Odd-even sort: Incorrect results when using multiple blocks in CUDA

I am new to PyCUDA and trying to implement the Odd-even sort using PyCUDA.

I managed to run it successfully on arrays whose size is limited by 2048 (using one thread block), but as soon as I tried to use multiple thread blocks, the result was no longer correct. I suspected this might be a synchronization problem but had no idea how to fix it.

bricksort_src = """
__global__
void bricksort(int *in, int *out, int n){
  int tid = threadIdx.x + (blockIdx.x * blockDim.x);

  if((tid * 2) < n) out[tid * 2] = in[tid *2];
  if((tid * 2 + 1) < n) out[tid * 2 + 1] = in[tid * 2 + 1];
  __syncthreads();


  // odd and even are used for adjusting the index
  // to avoid out-of-index exception
  int odd, even, alter;
  odd = ((n + 2) % 2) != 0;
  even = ((n + 2) % 2) == 0;
  // alter is used for alternating between the odd and even phases
  alter = 0;

  for(int i = 0; i < n; i++){  

    int idx = tid * 2 + alter;
    int adjust = alter == 0 ? odd : even;

    if(idx < (n - adjust)){
      int f, s;
      f = out[idx]; 
      s = out[idx + 1];
      if (f > s){
        out[idx] = s; 
        out[idx + 1] = f;
      }
    }
    __syncthreads();
    alter = 1 - alter;
  }
}
"""
bricksort_ker = SourceModule(source=bricksort_src)
bricksort = bricksort_ker.get_function("bricksort")


np.random.seed(0)
arr = np.random.randint(0,10,2**11).astype('int32')

iar = gpuarray.to_gpu(arr)
oar = gpuarray.empty_like(iar)
n = iar.size
num_threads = np.ceil(n/2)

if (num_threads < 1024):
  blocksize = int(num_threads)
  gridsize = 1
else: 
  blocksize = 1024
  gridsize = int(np.ceil(num_threads / blocksize))

bricksort(iar, oar, np.int32(n),
          block=(blocksize,1,1),
          grid=(gridsize,1,1))

Solution

Assembling comments into an answer:

odd-even sort can't be easily/readily extended beyond a single threadblock (because it requires synchronization) CUDA __syncthreads() only synchronizes at the block level.

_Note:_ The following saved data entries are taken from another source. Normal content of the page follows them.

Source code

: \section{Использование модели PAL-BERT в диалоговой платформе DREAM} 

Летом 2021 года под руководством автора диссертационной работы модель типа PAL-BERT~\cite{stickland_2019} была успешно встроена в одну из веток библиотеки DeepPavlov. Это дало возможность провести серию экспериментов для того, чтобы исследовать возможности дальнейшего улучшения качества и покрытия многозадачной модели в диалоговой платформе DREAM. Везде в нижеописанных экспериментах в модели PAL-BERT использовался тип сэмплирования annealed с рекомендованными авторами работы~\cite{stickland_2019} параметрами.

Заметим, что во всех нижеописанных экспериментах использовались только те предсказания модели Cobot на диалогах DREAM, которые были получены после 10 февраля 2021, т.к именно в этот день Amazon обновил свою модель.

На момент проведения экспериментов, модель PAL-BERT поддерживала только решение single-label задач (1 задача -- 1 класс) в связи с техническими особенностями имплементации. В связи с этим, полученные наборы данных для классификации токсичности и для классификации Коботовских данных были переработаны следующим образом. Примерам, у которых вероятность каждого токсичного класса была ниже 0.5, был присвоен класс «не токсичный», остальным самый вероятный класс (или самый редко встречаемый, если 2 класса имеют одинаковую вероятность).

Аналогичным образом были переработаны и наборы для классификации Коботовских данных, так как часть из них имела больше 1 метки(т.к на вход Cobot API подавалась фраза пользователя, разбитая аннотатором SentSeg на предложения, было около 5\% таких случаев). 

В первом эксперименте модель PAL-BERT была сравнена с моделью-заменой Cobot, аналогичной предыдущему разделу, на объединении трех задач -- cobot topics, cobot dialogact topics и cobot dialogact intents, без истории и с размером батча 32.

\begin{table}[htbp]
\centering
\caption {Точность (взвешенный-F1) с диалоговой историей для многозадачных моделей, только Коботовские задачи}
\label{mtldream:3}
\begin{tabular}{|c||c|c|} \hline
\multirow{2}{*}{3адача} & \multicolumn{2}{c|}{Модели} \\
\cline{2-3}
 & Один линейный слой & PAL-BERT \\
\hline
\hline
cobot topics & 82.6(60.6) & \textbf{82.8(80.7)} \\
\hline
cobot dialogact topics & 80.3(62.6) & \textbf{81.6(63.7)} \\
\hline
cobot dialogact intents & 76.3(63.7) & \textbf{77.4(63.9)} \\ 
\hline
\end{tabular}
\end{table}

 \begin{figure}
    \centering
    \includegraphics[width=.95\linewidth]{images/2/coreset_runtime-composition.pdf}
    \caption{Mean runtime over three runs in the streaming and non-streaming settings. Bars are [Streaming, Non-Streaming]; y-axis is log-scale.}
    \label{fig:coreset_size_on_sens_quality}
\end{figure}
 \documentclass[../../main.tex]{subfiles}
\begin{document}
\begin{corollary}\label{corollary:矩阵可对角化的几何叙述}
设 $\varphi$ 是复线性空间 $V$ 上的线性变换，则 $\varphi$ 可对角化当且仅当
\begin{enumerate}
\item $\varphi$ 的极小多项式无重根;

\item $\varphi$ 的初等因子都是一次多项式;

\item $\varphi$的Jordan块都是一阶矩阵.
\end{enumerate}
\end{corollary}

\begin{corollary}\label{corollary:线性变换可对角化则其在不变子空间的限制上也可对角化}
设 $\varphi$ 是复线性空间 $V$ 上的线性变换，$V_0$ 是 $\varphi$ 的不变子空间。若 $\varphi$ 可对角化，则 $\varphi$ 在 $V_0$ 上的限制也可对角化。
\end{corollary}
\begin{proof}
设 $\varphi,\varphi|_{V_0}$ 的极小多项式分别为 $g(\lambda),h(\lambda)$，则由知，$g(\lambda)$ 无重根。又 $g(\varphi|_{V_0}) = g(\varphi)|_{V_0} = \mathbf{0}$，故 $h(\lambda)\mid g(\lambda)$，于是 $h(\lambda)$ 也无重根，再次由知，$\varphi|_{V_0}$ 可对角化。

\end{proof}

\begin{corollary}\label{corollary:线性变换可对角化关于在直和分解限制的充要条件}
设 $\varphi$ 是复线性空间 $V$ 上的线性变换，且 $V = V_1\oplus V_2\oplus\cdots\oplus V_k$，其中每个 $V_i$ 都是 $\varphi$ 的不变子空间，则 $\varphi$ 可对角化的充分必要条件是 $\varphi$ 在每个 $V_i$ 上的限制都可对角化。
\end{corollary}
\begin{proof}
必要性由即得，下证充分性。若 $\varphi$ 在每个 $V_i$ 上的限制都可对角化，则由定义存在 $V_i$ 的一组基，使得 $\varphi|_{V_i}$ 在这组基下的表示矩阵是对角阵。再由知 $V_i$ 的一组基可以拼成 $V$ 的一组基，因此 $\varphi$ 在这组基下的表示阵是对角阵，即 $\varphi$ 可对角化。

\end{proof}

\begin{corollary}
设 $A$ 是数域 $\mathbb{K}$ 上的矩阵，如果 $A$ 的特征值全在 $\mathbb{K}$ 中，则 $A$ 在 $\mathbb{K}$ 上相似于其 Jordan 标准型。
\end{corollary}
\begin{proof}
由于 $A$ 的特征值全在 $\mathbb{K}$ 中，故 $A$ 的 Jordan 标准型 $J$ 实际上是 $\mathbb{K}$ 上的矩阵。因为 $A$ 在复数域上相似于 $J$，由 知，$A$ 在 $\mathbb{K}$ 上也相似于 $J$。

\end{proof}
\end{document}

Without synchronization, CUDA specifies no particular order to thread execution.
for serious sorting work, I recommend a library implementation such as cub. If you want to do this from python I recommend cupy.
CUDA has a sample code that demonstrates odd-even sorting at the block level, but because of the sync issue it chooses a merge method to combine results
it should be possible to write an odd-even sort kernel that only does a single swap, then call this kernel in a loop. The kernel call itself acts as a device-wide synchronization point.
alternatively, it should be possible to do the work in a single kernel launch using cooperative groups grid sync.
none of these methods are likely to be faster than a good library implementation (which won't depend on odd-even sorting to begin with).